Do not mix production servers in the same accounts as QA, development, testing, or R&D work. When you mix servers, it suddenly becomes very scary to shut down servers—even when you are absolutely sure what purpose each one serves. There's always the nagging worry that you are shutting down a mislabeled production server, and that worry can prevent you from shutting down a VM that simply isn't being used. The basic rule should be: production environments are either fully managed by automation tools or they run 24x7. Servers in non-production environments are fair game to be shut down by a systems administrator at any time.
3. Define a formal naming convention for cloud assets and vigorously enforce it.
If you see a server named [clientname]-mysql-master-prd sitting in the development account, you are going to be cautious about shutting it down. It's probably just someone who was staging an environment to be put into production. At the very minimum, you will spend a good amount of time looking for the person who started it and making sure it's really not a production server.
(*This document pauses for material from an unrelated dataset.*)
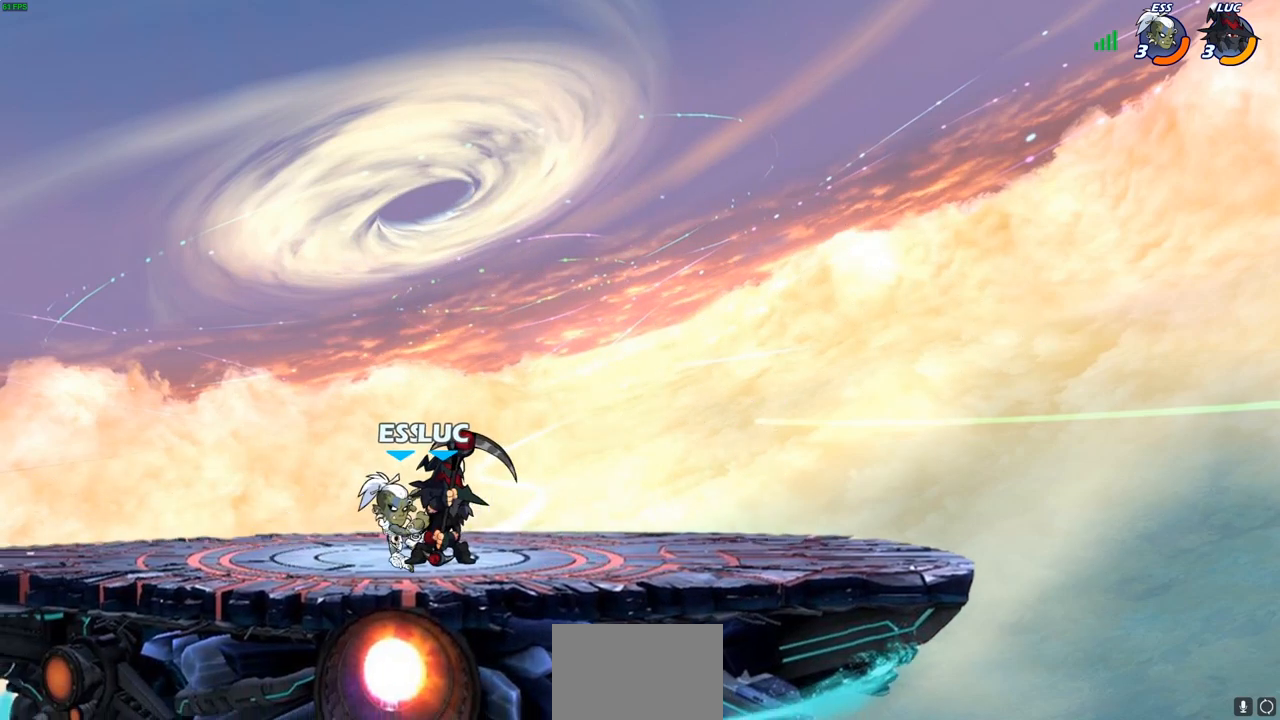
{"buttons": [], "left_stick": "center", "right_stick": "center", "events": [[217, "left_stick", "down"], [233, "SQUARE", "down"], [267, "left_stick", "right"], [283, "SQUARE", "up"], [350, "left_stick", "center"]]}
Resource naming conventions are important in the cloud. A name alone should provide any administrator with enough information to know how to handle the server. If you follow strict naming conventions, you are very unlikely to get hit with out of control VM sprawl.
An appropriate naming convention is business-specific. Whatever your convention, the most important item is to make sure that transient servers are clearly labeled as transient. Remember, the problem is not people wantonly killing production servers—it's people forgetting why a given server was launched and leaving it up long after it should have been killed. Consider the following naming convention:
[user ID]-[function]-[killdate] (e.g. george-centosbuild-091005)
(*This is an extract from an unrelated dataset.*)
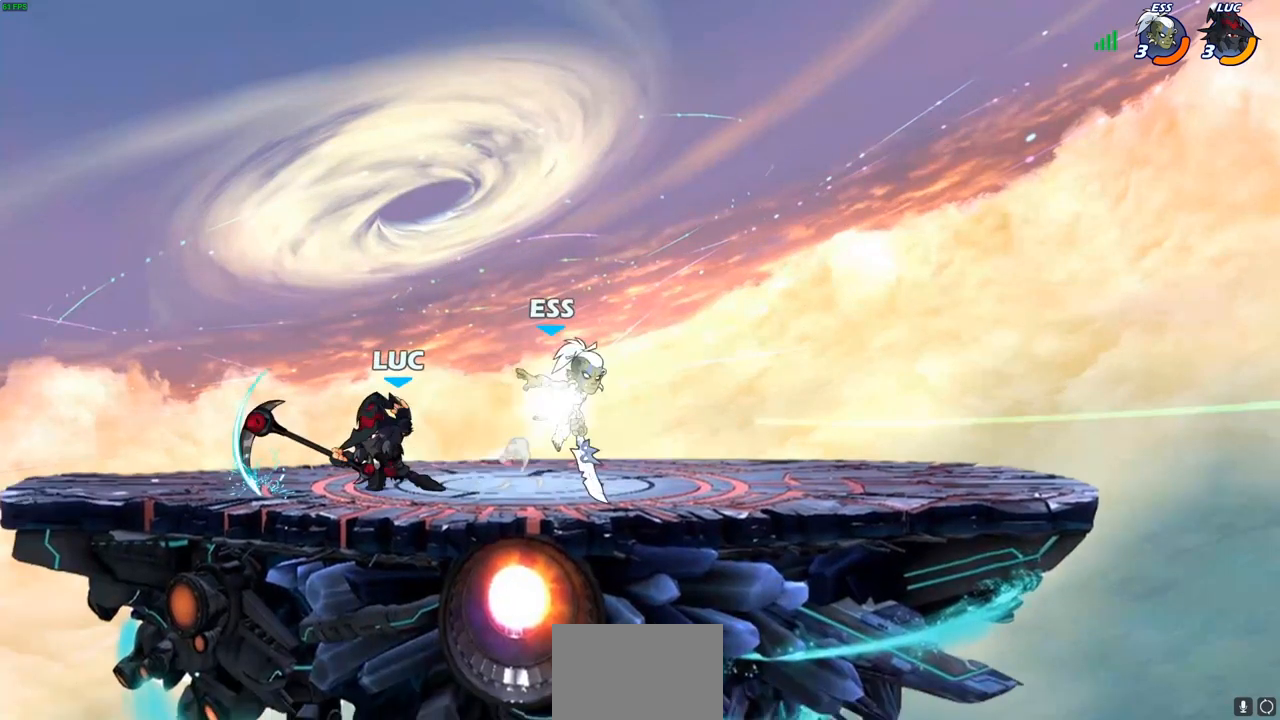
{"buttons": ["CROSS"], "left_stick": "up-left", "right_stick": "center", "events": [[333, "left_stick", "up-left"], [367, "CROSS", "down"]]}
Anyone in the organization can leverage this information to determine an appropriate course of action:
- They know when the server should be considered fair game for shutdown
- They know why it was running in the first place
- They know who to ask about why it's running after its kill date
4. Define basic budget and procurement policies for each environment.
Hopefully you started out with a budget to begin with. If you don't already have a budget, you probably don't even know you are suffering from VM sprawl.
Each environment should have its own budget and well understood policies for provisioning systems. Though you don't want to end up in a situation that results in a 6-week timeframe for launching servers in the cloud, you also don't want a situation where anyone can launch a server in any environment for any reason without any need to answer to anyone.
Your objective should therefore be to define what kinds of provisioning should be taking place in each environment and what budget is approved for that budget. You should have controls in place to help you understand if a specific environment is going over budget before it goes over budget. If you have done everything else I have suggested, the only "at-risk" environments should be environments that require more liberal procurement policies. Fortunately, those environments should also be the ones with the least forgiving kill policies. As a result, you should be able to keep VM sprawl under control in the cloud.